* **Extract provided**:
— Begin —

Dan Lohrmann | Culture of security
Interview with Dan Lohrmann, Michigan chief information security officer
'We learned that some of the basic, simple things are hardest to do, like who are you going to call? You make assumptions about who is going to have the information you need and ... we found they weren't available.' Dan Lohrmann
When it comes to security credentials, Dan Lohrmann has some powerful training. He became Michigan's first chief information security officer after a career in IT and security that began at the National Security Agency. He moved to state government in 1997, when he became chief information officer and IT services director for Michigan's Department of Management and Budget. From there, he oversaw the agency's 2001 launch of the Michigan.gov Web portal. He became the state's CISO and director of the office of enterprise security in the Department of IT in May 2002. As CISO, he plays roles in a number of other IT security initiatives, including the Multi-State Information Sharing and Analysis Center. We caught up with Lohrmann to find out how cybersecurity is playing out at both the national and state levels.GCN: How did your work with the National Security Agency help prepare you for your current role as a CISO?DAN LOHRMANN:
It was a fantastic way to begin a career. The focus on the culture of security was unique and, I think, very helpful. It was a shock when I first started in state government, which is at the opposite ... extreme.
We have been able to change that after 9-11, and people have taken security more seriously. We're never going to be an NSA, and we shouldn't be. But their practices and procedures are world-class, and it provided the basis for my job in Michigan.GCN: You led IT restoration efforts in the wake of an August 2003 blackout that rolled through the Northeast. Did you have a recovery plan in place, and how did you organize the response?LOHRMANN:
We had a plan we had just developed and ... tested in a variety of scenarios. We didn't have a scenario that actually matched the blackout, but people did know where to go. I was the emergency management coordinator for [the state's Department of IT], and the governor declared an emergency and launched the State Emergency Operations Center. It was a statewide center where my counterparts from other agencies reported during the emergency. We spent the better part of four 18-hour days there.
There were a lot of issues you wouldn't anticipate, like getting water from one side of the state to the other, road permits, food was spoiling and people were having to close restaurants, and supporting the food inspectors was a problem.GCN: What lessons did you learn from this?LOHRMANN:
Our main core data center where our Emergency Operations Center was had a generator backup. Two other major data centers did not have generators. We knew immediately we had to get generators for those facilities. We have been able to get Homeland Security and other funding to get those generators in place. Last February we had a local, weather-related outage in Lansing, and the generators kicked on and we were operational. Had we not had them in place, it would have impacted state government statewide.

— End —

* **Recorded data**:
— Begin —

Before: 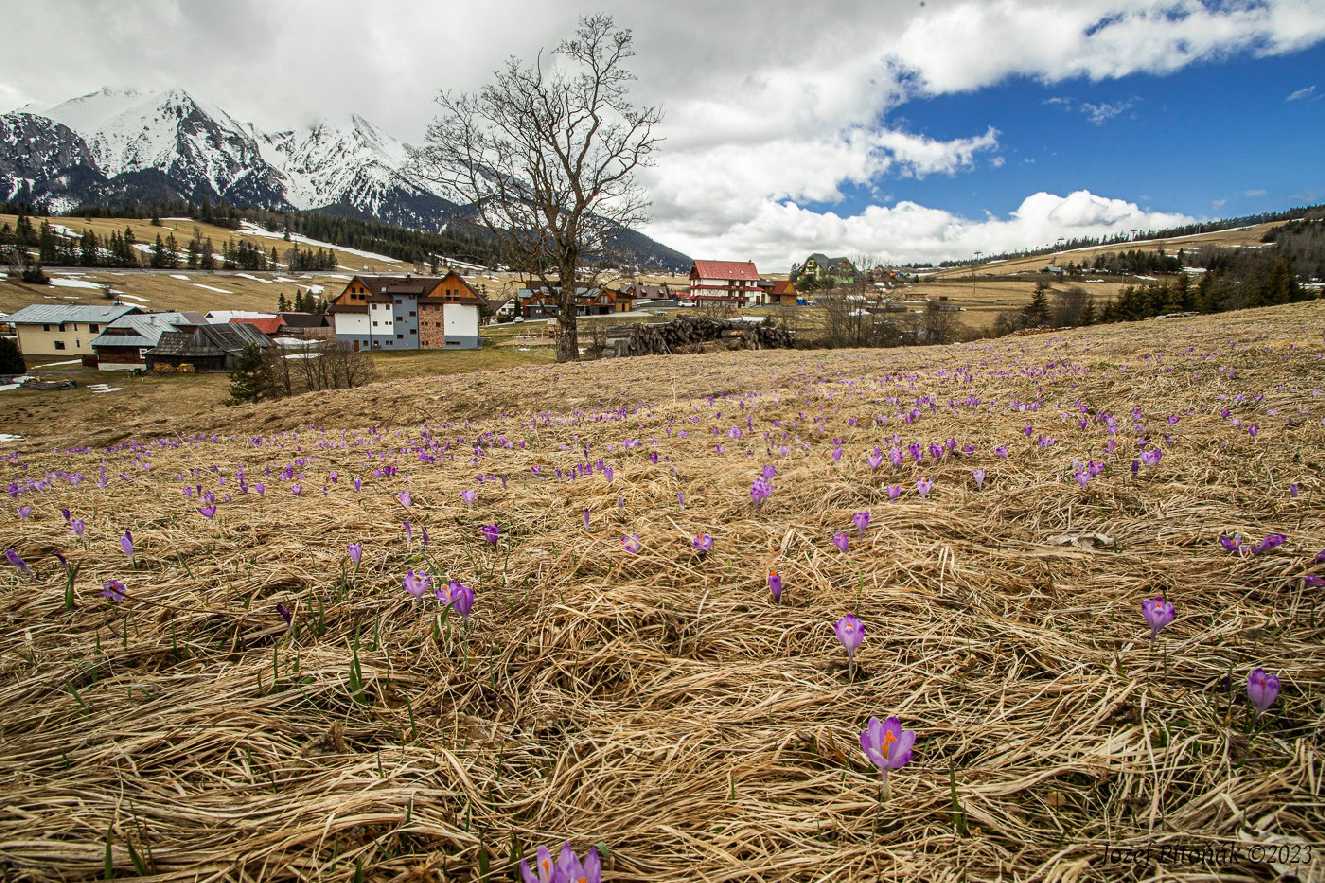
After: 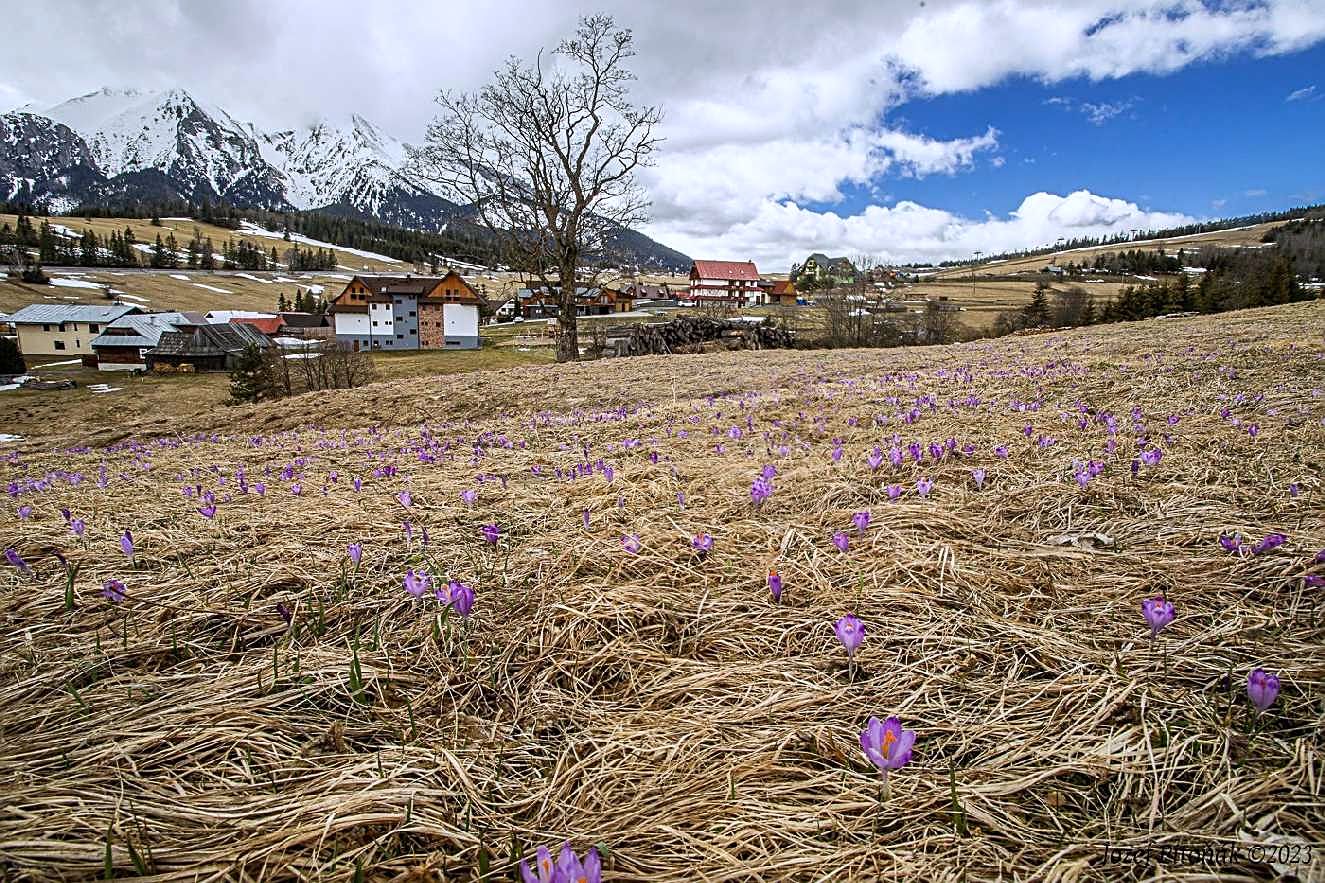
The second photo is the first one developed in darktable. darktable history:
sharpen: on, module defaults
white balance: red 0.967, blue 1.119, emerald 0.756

— End —
— Begin —

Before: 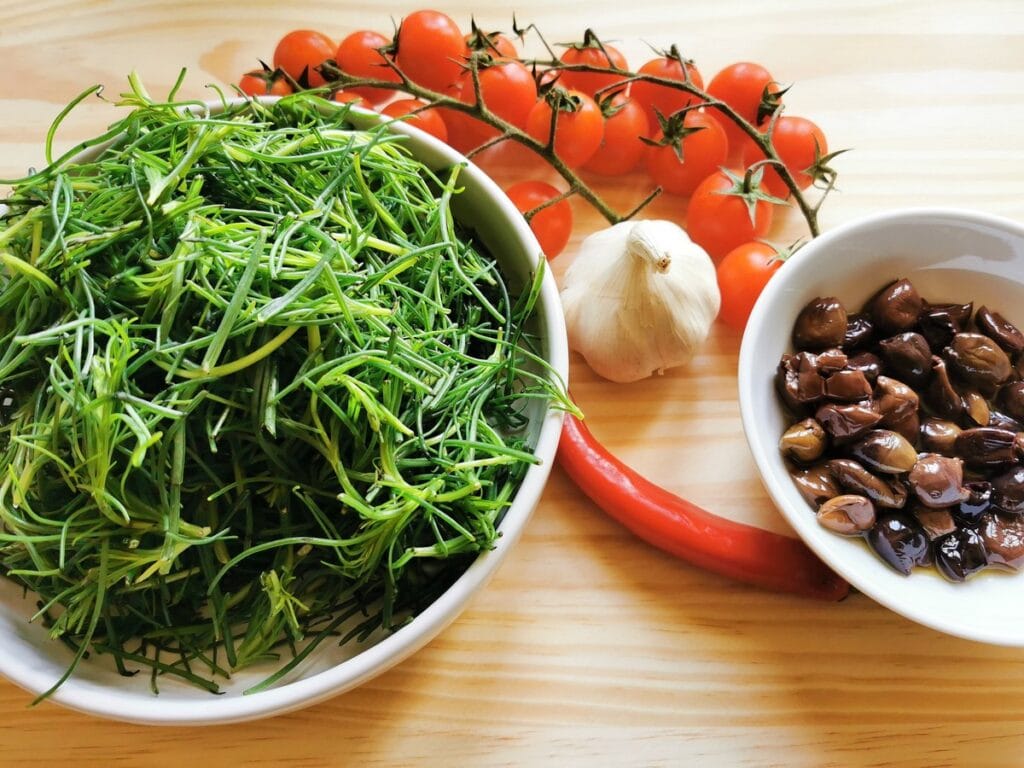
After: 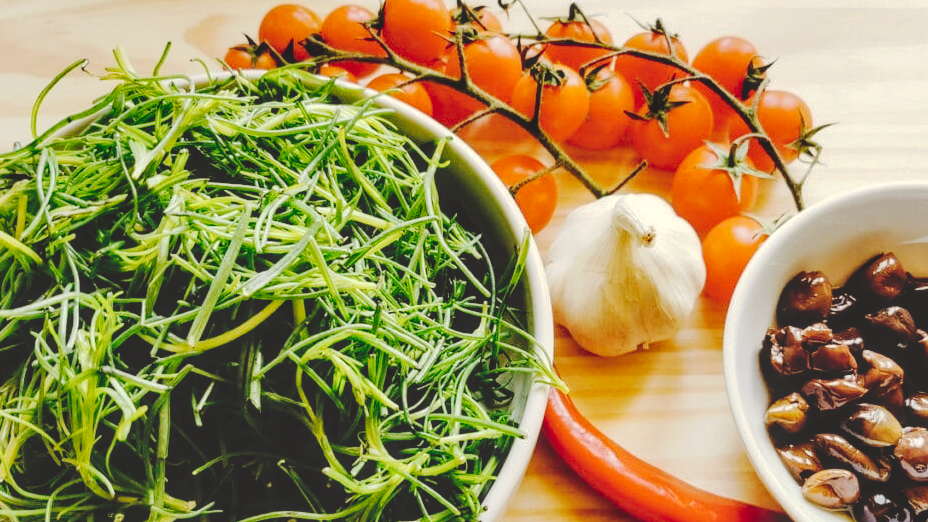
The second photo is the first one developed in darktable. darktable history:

— End —

* **Given task**: Pick up the Dan Lohrmann interview after its final line and write the next part.

* **Final result**:
We did an after-action report, and we have worked the lessons learned, like the importance of keeping the Web up and getting information out quickly. We didn't realize how important our Michigan.gov portal was going to be. We were hosting it out in Boulder, Colo., but we didn't have the facilities locally to get them updated out in Colorado. ...GCN: How is the federal government doing in sharing information with the states?LOHRMANN:
It varies state to state, and on the national level it is a mixed picture. [But] we've been fortunate to have a good relationship with DHS. It started slow, but in the last year or two I've seen a definite improvement. On the personal level, I've been able to establish relationships with people and get the kinds of information we need. ... The groundwork is laid now for information sharing to become much better and more efficient than it has been.GCN: Last year, you took part in DHS' Operation CyberStorm, a simulation of cyber and physical attacks on the counrty's critical infrastructure. What did you learn from that?LOHRMANN:
Some of the scenarios really surprised us. We were not planning for things like extortion. The behavior of the vendors that they simulated was interesting, and a lot of the things that happened were very much a surprise to us. We learned that some of the basic, simple things are hardest to do, like who are you going to call? You make assumptions about who is going to have the information you need and who is going to be available, and we found they weren't available. So you find yourself in a situation where you have to make decisions in a vacuum. Communications is the biggest problem in an emergency.GCN: What has been your greatest achievement as CISO in Michigan.LOHRMANN:
It's hard to put one down, but I think overall it would be building the team that we have. We have a group of about 30 people in our office of enterprise security that looks at 55,000 state employees. We interact with people at the state, local and federal level, and I know that it's going to outlive me. One sign of success in any manager is if you can make yourself irrelevant. I don't know that I'm irrelevant yet, but it will outlive me.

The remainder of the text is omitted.